A horizontal home where courtyards and water become the primary organizers of space. Set within Kerala’s tropical landscape, this single-storey residence reinterprets the spatial logic of the traditional tharavadu through a contemporary architectural lens. Conceived as a low, horizontally spread composition, the house is organised as a series of interconnected volumes, where courtyards and shallow water bodies act as both thresholds and connectors. Rather than relying on enclosed corridors, movement through the home is shaped by a sequence of open, transitional spaces, verandahs, courts, and shaded passages. These in-between zones become the primary lived spaces, mediating light, air, and seasonal change. Courtyards are positioned not as visual inserts but as spatial anchors, allowing vegetation, sky, and reflection to remain constantly present within the built fabric.
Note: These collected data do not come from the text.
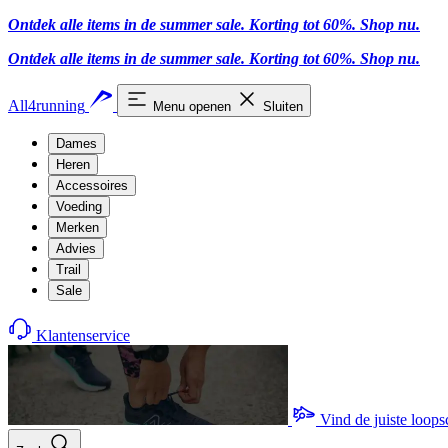
Ontdek alle items in de summer sale. Korting tot 60%.
Shop nu
.
Ontdek alle items in de summer sale. Korting tot 60%.
Shop nu
.
All4running
Menu openen
Sluiten
Dames
Heren
Accessoires
Voeding
Merken
Advies
Trail
Sale
Klantenservice
Vind de juiste loop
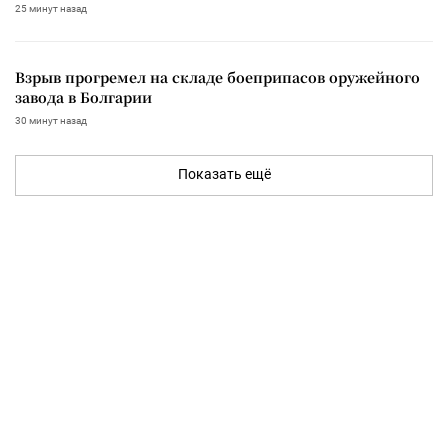
25 минут назад
Взрыв прогремел на складе боеприпасов оружейного
завода в Болгарии
30 минут назад
Показать ещё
Water is introduced as a quiet but defining element, reinforcing the sense of pause and transition while subtly cooling the surrounding spaces. The architecture remains deliberately restrained, allowing natural light, shadow, and material textures to articulate the experience of the house. This dialogue between past and present extends into the interiors. Select pieces of antique wooden furniture are placed alongside contemporary elements crafted in similar tones and finishes. Rather than creating contrast, the approach seeks continuity, where memory is carried through material and proportion rather than ornamentation.
The project negotiates familiarity through reduction, distilling the essence of the tharavadu into a more minimal and adaptable form. In doing so, it shifts the focus from the object itself to the experience of inhabitation, where architecture is defined not by enclosure, but by the spaces it opens up to light, landscape, and time.